Immediately after the meeting. I was congratulated by several unit owners and some members of the board. I was ignored by others. I was also accosted by one owner who made it a point of telling me "You are full of s**t." Another, who wanted renters to attend board meetings, made it a point of repeatedly insulting me.

General Observations
Frankly, I don't take this personally. True, I don't like the insults, but "it is what it is". I do understand that I am dealing with some very unhappy people here at BLMH. I view that as not of our, as in "this association's" making, but as a consequence of the social and economic forces that created this particular group of people. We are powerless to do what would be required to make these people happy.

We now have a few owners who intended to get on the "make money through real estate" bandwagon. They find that they purchased at, or near, the top of the market and cannot sell at what they feel is a reasonable price. Others purchased 25 or 30 years ago, and would love to sell and move to somewhere else in retirement. They too cannot sell at what they believe is a reasonable price. Others purchased what they perceived to be a reasonably priced piece of real estate and intend to "move up" to a house or something better in a few years. For them, BLMH is a stop along the way. And others purchased to have a place to live, have no immediate plans to move on, and are reasonably contented.

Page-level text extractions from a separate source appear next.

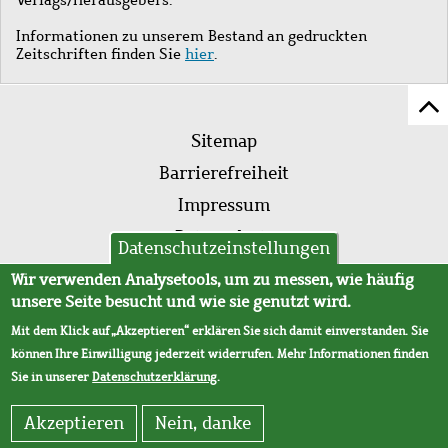
Informationen zu unserem Bestand an gedruckten
Zeitschriften finden Sie
hier
.
Z
Fußleistenmenü
Se
Sitemap
sc
Barrierefreiheit
Impressum
Datenschutz
Datenschutzeinstellungen
AVB
Wir verwenden Analysetools, um zu messen, wie häufig
unsere Seite besucht und wie sie genutzt wird.
Mit dem Klick auf „Akzeptieren“ erklären Sie sich damit einverstanden. Sie
können Ihre Einwilligung jederzeit widerrufen. Mehr Informationen finden
Sie in unserer
Datenschutzerklärung
.
Akzeptieren
Nein, danke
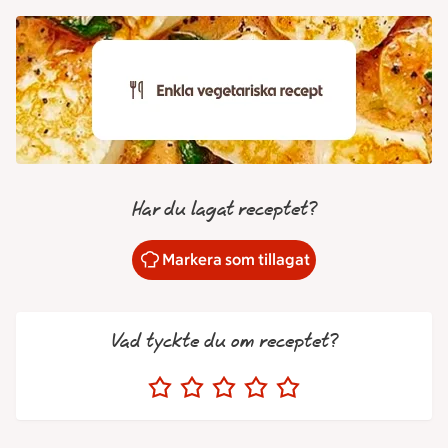
Har du lagat receptet?
Markera som tillagat
Vad tyckte du om receptet?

For those with no immediate plans, living at BLMH is probably a pleasant experience. For those who want to sell but cannot because they are asking a price that the market will not meet, this is an unpleasant experience. I suspect some feel trapped here. Those are the ones to be watchful of. They may be angry, spiteful and disruptive.

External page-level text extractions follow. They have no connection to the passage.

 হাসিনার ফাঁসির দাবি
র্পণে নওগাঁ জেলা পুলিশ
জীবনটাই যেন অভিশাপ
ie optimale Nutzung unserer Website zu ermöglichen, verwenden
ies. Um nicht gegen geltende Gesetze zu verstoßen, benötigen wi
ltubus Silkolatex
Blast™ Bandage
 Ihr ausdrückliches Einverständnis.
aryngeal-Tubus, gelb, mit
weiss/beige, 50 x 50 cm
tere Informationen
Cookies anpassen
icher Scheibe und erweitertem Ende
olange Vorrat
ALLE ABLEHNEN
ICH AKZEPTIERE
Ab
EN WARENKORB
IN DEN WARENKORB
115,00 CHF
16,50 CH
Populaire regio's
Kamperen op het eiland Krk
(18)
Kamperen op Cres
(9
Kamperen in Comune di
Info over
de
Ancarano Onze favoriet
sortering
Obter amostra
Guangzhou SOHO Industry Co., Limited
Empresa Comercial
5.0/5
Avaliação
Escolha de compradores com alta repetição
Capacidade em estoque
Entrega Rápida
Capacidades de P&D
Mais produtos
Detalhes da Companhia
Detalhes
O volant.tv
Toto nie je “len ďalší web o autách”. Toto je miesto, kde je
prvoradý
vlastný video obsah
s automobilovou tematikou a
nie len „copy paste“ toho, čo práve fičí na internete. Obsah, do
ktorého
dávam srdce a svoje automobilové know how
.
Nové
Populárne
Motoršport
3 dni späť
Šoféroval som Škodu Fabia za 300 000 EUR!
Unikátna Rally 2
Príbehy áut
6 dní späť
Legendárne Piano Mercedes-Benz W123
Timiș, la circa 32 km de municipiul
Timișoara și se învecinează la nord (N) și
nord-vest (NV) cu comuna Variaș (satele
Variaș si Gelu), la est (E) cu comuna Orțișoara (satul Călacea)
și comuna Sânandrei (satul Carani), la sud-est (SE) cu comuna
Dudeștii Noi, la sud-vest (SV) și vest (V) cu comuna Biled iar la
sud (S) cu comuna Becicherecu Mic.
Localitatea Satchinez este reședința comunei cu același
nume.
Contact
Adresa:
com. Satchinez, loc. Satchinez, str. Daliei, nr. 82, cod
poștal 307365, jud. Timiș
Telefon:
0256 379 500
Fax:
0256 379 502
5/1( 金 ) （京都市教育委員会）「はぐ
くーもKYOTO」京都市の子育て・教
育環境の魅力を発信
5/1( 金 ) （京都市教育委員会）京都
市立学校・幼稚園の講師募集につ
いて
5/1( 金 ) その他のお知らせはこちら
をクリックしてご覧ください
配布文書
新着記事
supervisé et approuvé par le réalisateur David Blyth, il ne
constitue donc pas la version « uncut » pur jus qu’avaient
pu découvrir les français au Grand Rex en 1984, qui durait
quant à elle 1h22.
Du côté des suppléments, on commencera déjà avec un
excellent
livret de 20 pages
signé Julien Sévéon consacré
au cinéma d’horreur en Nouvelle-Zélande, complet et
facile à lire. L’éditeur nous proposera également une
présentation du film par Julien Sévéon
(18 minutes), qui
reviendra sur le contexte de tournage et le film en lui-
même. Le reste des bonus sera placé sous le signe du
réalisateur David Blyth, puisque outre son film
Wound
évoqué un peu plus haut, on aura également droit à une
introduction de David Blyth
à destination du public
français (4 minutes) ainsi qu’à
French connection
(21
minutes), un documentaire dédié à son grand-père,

Comments, Corrections, Omissions, References, Miscellaneous News
Note 1. In the original post, I omitted the question by a unit owner regarding the amount of money owed by unit owners to the association. the president answered the question and confirmed the statement made in our mailing to the unit owners. These fees are important because money uncollected is money that cannot be spent, because it is unavailable. Recent boards have not adjusted our budgets for this reality. With the combination of last year's 0 percent increase, it would seem they are spending money we don't have. The question I have is "How long can this continue?" I suspect it isn't very long at all, but perhaps long enough to make it through the next election!